Richard Griffin, also known as Professor Griff is a distinguished spoken word artist, and lecturer. However, you may know him best by the founder of the hip hop group Public Enemy.
Professor Griff came to Frostburg State University on February 25, 2013 to speak on behalf of Black History Month. Black History Month is extremely imperative for numerous reasons; and although we may think we are educated and give enough of our recognition, there is so much more to the story. Fortunately, those who attended were able to find out.

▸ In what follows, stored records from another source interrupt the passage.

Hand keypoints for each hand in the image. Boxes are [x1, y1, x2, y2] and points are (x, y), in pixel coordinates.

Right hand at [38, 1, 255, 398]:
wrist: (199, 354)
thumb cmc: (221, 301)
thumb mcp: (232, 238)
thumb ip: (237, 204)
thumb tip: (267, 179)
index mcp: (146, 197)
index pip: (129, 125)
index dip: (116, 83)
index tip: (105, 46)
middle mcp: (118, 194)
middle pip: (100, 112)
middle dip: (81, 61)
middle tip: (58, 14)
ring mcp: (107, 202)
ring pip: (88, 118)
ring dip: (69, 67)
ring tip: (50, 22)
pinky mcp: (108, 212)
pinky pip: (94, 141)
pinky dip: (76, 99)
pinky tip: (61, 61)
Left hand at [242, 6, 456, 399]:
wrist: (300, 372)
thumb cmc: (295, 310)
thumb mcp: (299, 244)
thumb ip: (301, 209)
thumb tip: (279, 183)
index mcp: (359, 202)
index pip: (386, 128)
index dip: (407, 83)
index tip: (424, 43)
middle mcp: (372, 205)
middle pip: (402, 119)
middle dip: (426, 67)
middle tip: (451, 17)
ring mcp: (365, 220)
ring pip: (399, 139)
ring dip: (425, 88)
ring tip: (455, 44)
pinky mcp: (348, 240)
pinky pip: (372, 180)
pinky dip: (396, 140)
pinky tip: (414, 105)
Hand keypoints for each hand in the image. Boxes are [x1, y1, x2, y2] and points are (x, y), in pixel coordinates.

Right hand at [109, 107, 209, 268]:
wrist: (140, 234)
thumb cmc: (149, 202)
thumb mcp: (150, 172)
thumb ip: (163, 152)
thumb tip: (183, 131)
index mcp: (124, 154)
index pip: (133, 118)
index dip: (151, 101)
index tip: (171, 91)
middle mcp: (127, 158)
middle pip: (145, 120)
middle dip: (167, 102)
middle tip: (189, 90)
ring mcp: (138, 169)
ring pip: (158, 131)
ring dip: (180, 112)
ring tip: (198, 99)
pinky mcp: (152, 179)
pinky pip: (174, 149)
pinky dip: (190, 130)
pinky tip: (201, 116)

In his opening lines, Professor Griff had the audience repeat this statement after him, “Act like it’s impossible to fail”. This quote carried throughout the entirety of his message. Griff began acquainting himself with the audience by starting off with some background information on Public Enemy. He explained the group’s overall goal of moving people out of their comfort zone through the meaning of hip-hop. Public Enemy highlighted the reality of politics, slavery, and racism; things that most artists only mocked. Griff transitioned by focusing on the negative revolution of hip-hop and how it has affected society. Griff stated, “Rap is distorting that lens even farther”. Due to hip-hop and rap music today, society is unfamiliar with extremely important history; something that Public Enemy did their best to portray. Unfortunately, society will continue to become even more distant with history if something doesn't change. Professor Griff wants to make that change!
Along with Griff, were items from the Black History 101 Mobile Museum, founded by Khalid el-Hakim. The Black History Mobile Museum is a way to introduce schools, universities, and communities to slavery through hip-hop. Hakim curates his collection of black memorabilia in a 30’x12’ trailer. Griff spoke on the amount of racism in these items, such as Manillas; a pennanular armlet made from bronze or copper which was used to purchase black people. Not slaves, black people. Families would be auctioned off like prizes. Griff then spoke of the murder of fourteen year old Emmett Till, who was shot, beaten, and drown to his death for reportedly flirting with a white woman. There is endless history, but Griff wanted the audience to look deeper and realize that our generation is lost. Griff stated, “It is up to us from this moment forward to determine what’s going on”.
Famous artist today such as Lil Wayne are unmindfully rapping about historical moments. In the remix of his song, Karate Chop, Lil Wayne decided it was a fine idea for his lyrical content to include, “Beat that pussy up like Emmitt Till”. This shocking statement led to extreme controversy, causing a media frenzy. Needless to say the verse ended up being pulled from the song. But why are we so consumed by this music? Griff articulated on how society speaks of everything but the “real history”. Hip-hop music has diverged so far from its origin. It’s all about the money, the appearance, the sex appeal…and yet, we allow it. It’s up to us to make a change!
“We need to define our necessities”, Professor Griff.
After the presentation I spoke with a few students who had attended and asked them what they thought of the message. Jasmyn Bullock said, “I think it was very educational and informal. I learned stuff that I didn't even know about my own race”. Another opinion came from Magdala Louassaint who said, “I think it was very inspirational and educational”. My final conversation was with LaVonne Sauls who said, “It was powerful, and in depth. I like his attitude. He is easy to listen to, and so free spirited. He spoke to us on a level that we can understand”.